## EXERCISE AIM:
Go through the data below and work out how many lines contain "middle"; the answer is the number alone.

## Stored data:
···

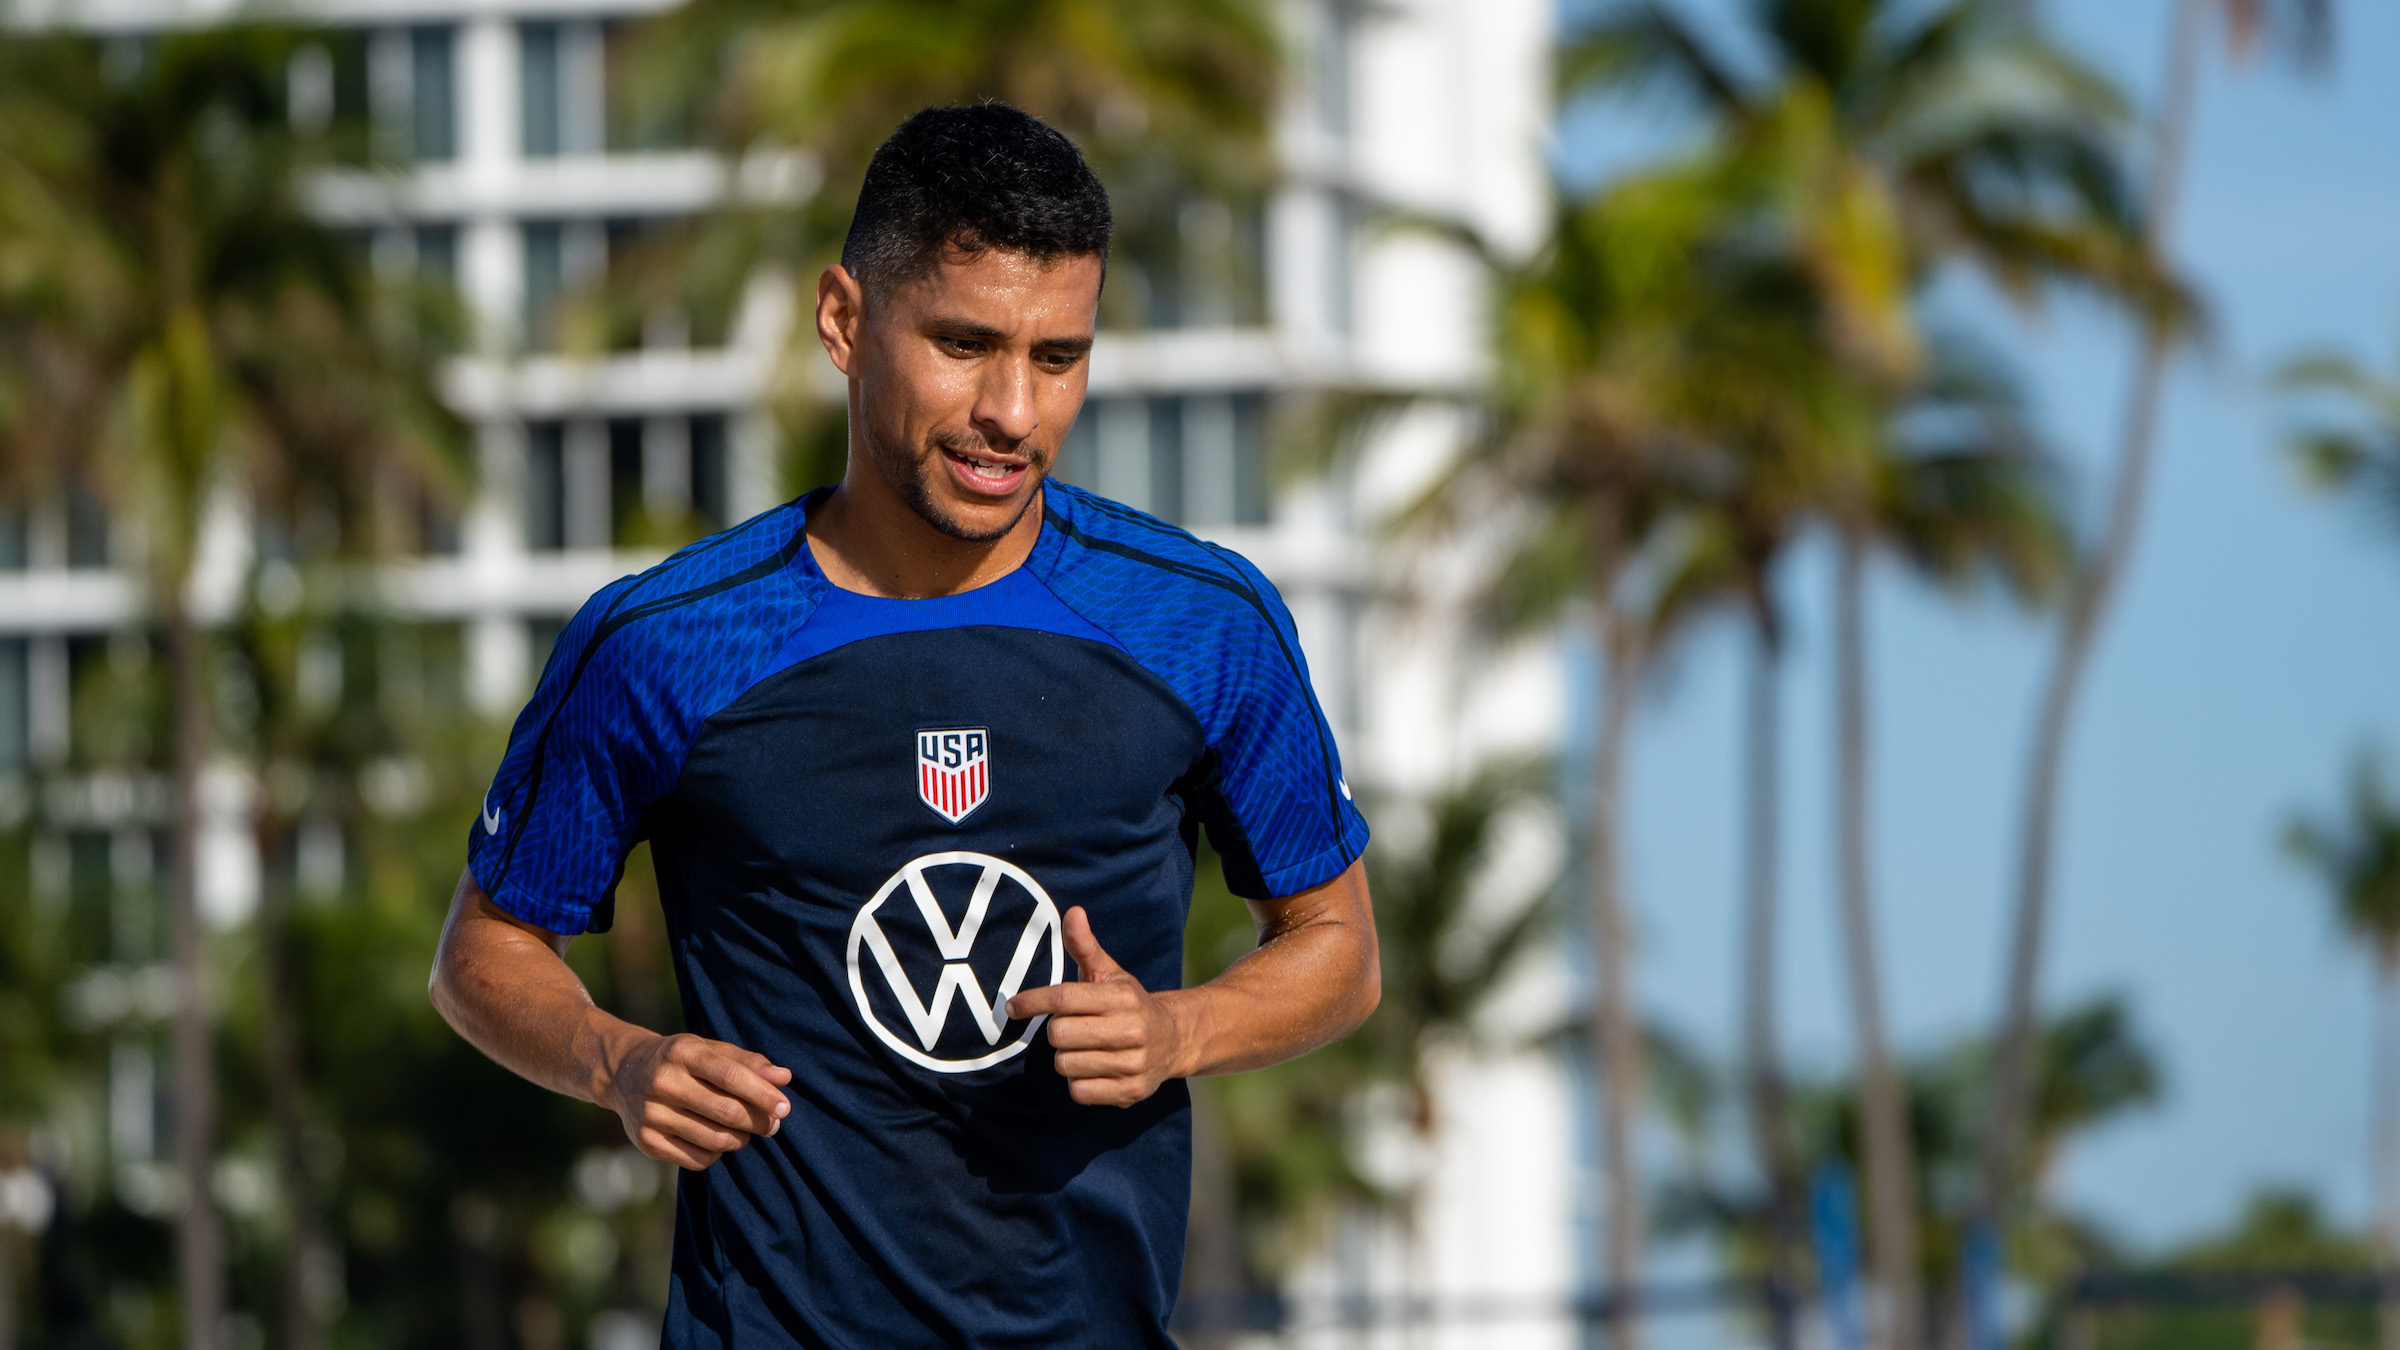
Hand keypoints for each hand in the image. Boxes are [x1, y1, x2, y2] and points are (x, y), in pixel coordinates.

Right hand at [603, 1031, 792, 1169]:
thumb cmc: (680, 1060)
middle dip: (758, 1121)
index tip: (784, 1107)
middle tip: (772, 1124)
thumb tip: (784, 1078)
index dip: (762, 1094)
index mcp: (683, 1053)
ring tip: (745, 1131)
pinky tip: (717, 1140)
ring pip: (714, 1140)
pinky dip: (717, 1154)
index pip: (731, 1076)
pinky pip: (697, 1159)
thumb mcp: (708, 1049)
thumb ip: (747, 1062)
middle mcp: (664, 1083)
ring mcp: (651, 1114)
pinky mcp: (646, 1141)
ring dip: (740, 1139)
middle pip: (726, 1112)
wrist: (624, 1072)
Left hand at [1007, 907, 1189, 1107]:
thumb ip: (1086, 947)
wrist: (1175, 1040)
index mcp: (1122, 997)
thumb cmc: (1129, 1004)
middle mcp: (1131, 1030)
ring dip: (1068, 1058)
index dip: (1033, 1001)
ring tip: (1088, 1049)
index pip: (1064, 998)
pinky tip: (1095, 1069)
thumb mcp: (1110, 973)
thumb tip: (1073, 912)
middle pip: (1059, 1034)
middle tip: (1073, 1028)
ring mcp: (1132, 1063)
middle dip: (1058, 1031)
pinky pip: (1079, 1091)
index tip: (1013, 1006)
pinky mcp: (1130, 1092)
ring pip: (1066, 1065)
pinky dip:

···

## TASK SOLUTION:
8